Background: The finding of a mucosal granuloma on histological analysis of endoscopically obtained biopsies in children with Crohn’s disease has been suggested to provide prognostic information. The aim of this study was to retrospectively assess the rate of granuloma detection and the impact of this upon specific disease characteristics and outcomes in children diagnosed with Crohn’s disease. After identification of a group of children previously diagnosed with Crohn’s disease, chart reviews were undertaken to characterise the children as granuloma positive or negative. Disease characteristics at diagnosis (such as disease location and nutritional status) and following diagnosis (such as requirement for immunosuppressive medications and surgical intervention) were noted for each patient. Results: Ninety-four children from two distinct geographical areas were identified.
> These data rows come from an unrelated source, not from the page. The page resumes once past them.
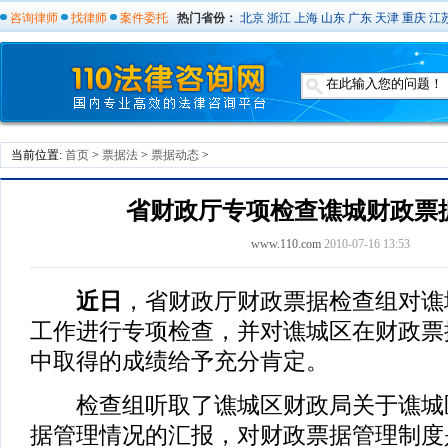
咨询律师
找律师
案件委托
热门省份：
北京
浙江
上海
山东
广东
天津
重庆
江
当前位置:
首页
>
票据法
>
票据动态
>
省财政厅专项检查谯城财政票
www.110.com
2010-07-16 13:53
近日
，省财政厅财政票据检查组对谯
工作进行专项检查，并对谯城区在财政票
中取得的成绩给予充分肯定。
检查组听取了谯城区财政局关于谯城
据管理情况的汇报，对财政票据管理制度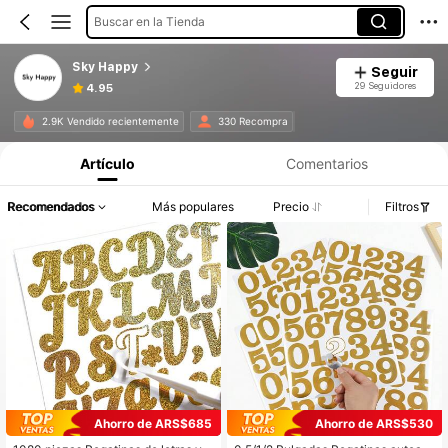
Buscar en la Tienda
Sky Happy
Seguir
29 Seguidores
4.95
2.9K Vendido recientemente
330 Recompra
Artículo
Comentarios
Recomendados
Más populares
Precio
Filtros
Ahorro de ARS$685
Ahorro de ARS$530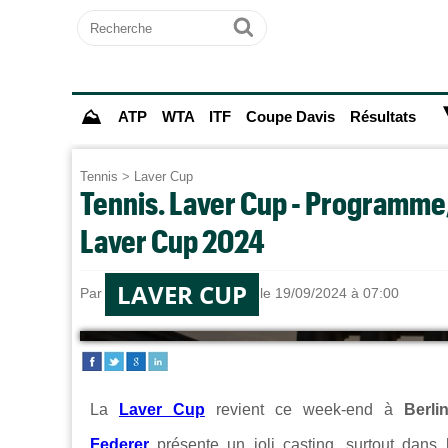
Recherche
Ok
⛰
ATP
WTA
ITF
Coupe Davis
Résultats
Tennis
>
Laver Cup
Tennis. Laver Cup - Programme, p
Laver Cup 2024
LAVER CUP
Par
Alexandre HERCHEUX
le 19/09/2024 à 07:00
La
Laver Cup
revient ce week-end à
Berli
Federer
présente un joli casting, surtout dans 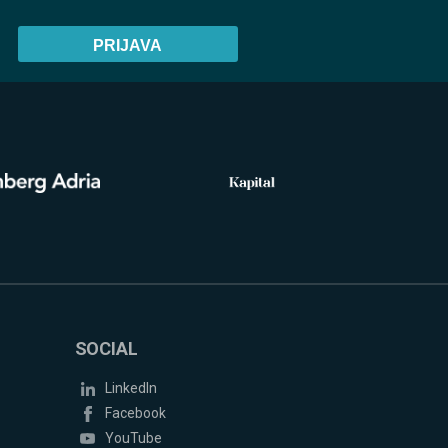
SOCIAL
LinkedIn
Facebook
YouTube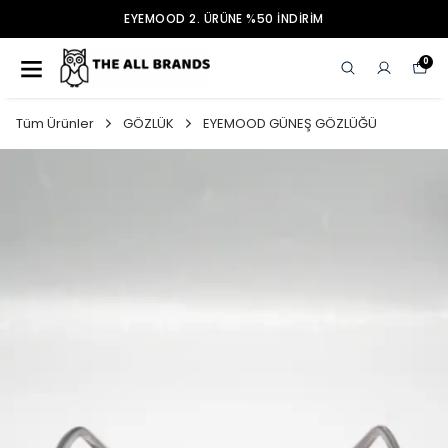
EYEMOOD 2. ÜRÜNE %50 İNDİRİM
0
Tüm Ürünler
GÖZLÜK
EYEMOOD GÜNEŞ GÖZLÜĞÜ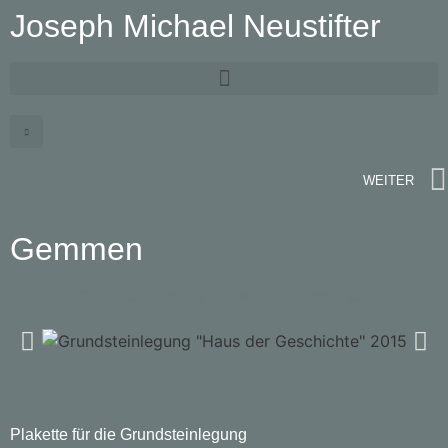
Joseph Michael Neustifter
WEITER
Gemmen
Grundsteinlegung „Haus der Geschichte“
Plakette für die Grundsteinlegung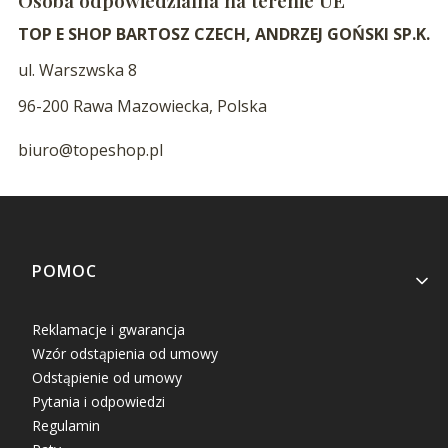
TOP E SHOP BARTOSZ CZECH, ANDRZEJ GOŃSKI SP.K.
ul. Warszwska 8
96-200 Rawa Mazowiecka, Polska
biuro@topeshop.pl
Linki w stopce
POMOC
Reklamacje i gwarancja
Wzór odstąpienia od umowy
Odstąpienie od umowy
Pytania i odpowiedzi
Regulamin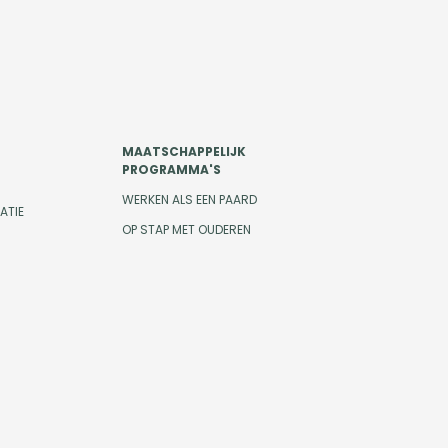
MAATSCHAPPELIJK
PROGRAMMA'S
WERKEN ALS EEN PAARD
ATIE
OP STAP MET OUDEREN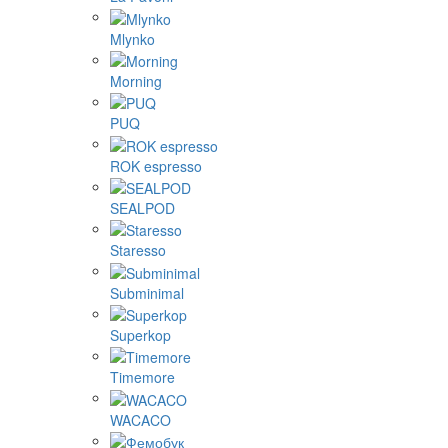
Mlynko
Morning
PUQ
ROK espresso
SEALPOD
Staresso
Subminimal
Superkop
Timemore
WACACO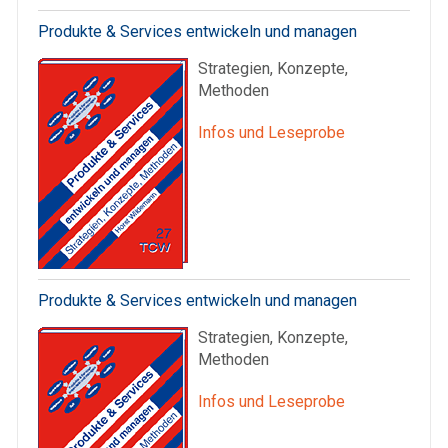
Produkte & Services entwickeln und managen
Strategien, Konzepte,
Methoden
Infos und Leseprobe
Produkte & Services entwickeln und managen
Strategien, Konzepte,
Methoden
Infos und Leseprobe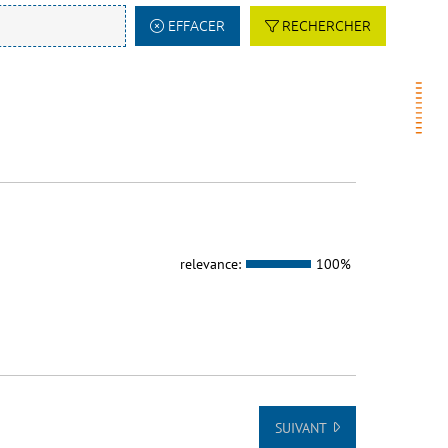
EFFACER
RECHERCHER
relevance:
100%
SUIVANT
Forty-nine (52.1%) of the children had mucosal granulomata. Children with colonic disease were likely to have granulomata detected (RR = 3.04; p
< 0.001). Granulomata were associated with lower weight z-scores at diagnosis (p
< 0.05), but not other disease features (e.g., perianal disease or extra-intestinal manifestations). The presence of a granuloma at diagnosis was also associated with increased rates of the subsequent requirement for an immunosuppressive medication (RR = 1.26; p
= 0.002). The presence of granulomata on histological assessment of mucosal biopsies at diagnosis of children with Crohn’s disease appears to be associated with specific disease features and outcomes. These findings should be clarified prospectively in a larger cohort of children with Crohn’s disease.